The city’s underbelly was quiet tonight, for once. Streetlights flickered weakly, the air thick with smog and the faint scent of rain. Dabi walked with his hands shoved into his pockets, blue eyes half-lidded and distant. His coat hung loosely around his frame, the collar pulled high against the chill. He wasn’t looking for trouble tonight — not that it mattered. Trouble always found him anyway.
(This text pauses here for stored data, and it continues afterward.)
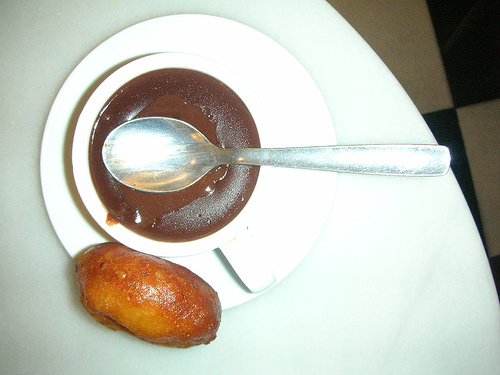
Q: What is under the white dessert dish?
A: Plate.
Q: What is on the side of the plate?
A: Bread.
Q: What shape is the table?
A: Round.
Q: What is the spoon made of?
A: Metal.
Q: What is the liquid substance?
A: Sauce.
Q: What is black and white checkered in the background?
A: Floor.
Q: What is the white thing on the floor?
A: Tile.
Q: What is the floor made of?
A: Tile.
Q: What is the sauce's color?
A: Brown.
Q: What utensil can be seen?
A: A spoon.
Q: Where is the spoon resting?
A: On pudding.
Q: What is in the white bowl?
A: Chocolate.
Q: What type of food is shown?
A: Desert.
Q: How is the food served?
A: On white plates.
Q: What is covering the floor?
A: Tile.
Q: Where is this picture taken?
A: A restaurant.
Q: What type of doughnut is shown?
A: Glazed.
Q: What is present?
A: Food.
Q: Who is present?
A: Nobody.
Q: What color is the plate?
A: White.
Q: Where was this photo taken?
A: In a restaurant.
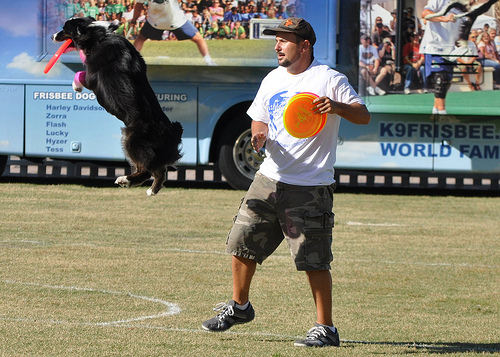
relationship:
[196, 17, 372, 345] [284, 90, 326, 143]
man holds frisbee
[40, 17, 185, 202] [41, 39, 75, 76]
dog holds frisbee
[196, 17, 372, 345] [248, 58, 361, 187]
man wears shirt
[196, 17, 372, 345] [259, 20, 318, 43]
man wears cap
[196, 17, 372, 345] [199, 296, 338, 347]
man wears shoes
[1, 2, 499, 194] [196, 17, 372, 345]
bus behind man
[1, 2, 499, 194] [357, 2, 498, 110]
bus has picture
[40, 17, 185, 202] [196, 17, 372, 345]
dog with man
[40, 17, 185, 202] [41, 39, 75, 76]
dog catches frisbee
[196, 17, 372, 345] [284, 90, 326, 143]
man plays frisbee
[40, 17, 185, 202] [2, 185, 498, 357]
dog on playground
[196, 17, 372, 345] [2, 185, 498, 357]
man on playground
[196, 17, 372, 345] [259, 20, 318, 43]
man wears hat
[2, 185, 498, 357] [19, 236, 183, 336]
playground has lines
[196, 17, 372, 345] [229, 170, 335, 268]
man wears shorts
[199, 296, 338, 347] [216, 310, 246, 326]
shoes have stripes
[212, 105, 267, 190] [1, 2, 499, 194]
wheel on bus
He was halfway past a dark alley when he noticed it — a soft glow cutting through the grime and shadows. It wasn’t the harsh flash of neon or the gleam of a lighter. It was… warm. Gentle. He paused, head tilting slightly. “Weird.” Against his better judgment, he stepped closer, boots clicking softly against the wet pavement. The glow came from a heap on the ground — feathers. White, iridescent feathers, tinged faintly with gold. He frowned. “What the hell?”
He crouched down, and the pile moved. The feathers shifted, revealing torn wings — and beneath them, a body. Not a corpse, not quite. The faint rise and fall of their chest told him they were still breathing. An angel. Or something close to it. Dabi stared for a moment longer than he meant to, cigarette forgotten between his fingers. He didn’t think — he never did when it came to weird things. He just acted. Before long, the stranger was lying on his couch, wrapped haphazardly in gauze and a borrowed blanket.
Now, Dabi sat by the open window, smoke curling lazily around his head as he stared at them — the angelic figure bathed in moonlight, their wings twitching faintly even in sleep. He scoffed quietly, flicking ash into the tray beside him. “Great,” he muttered. “Guess I’m babysitting heaven’s dropout tonight.”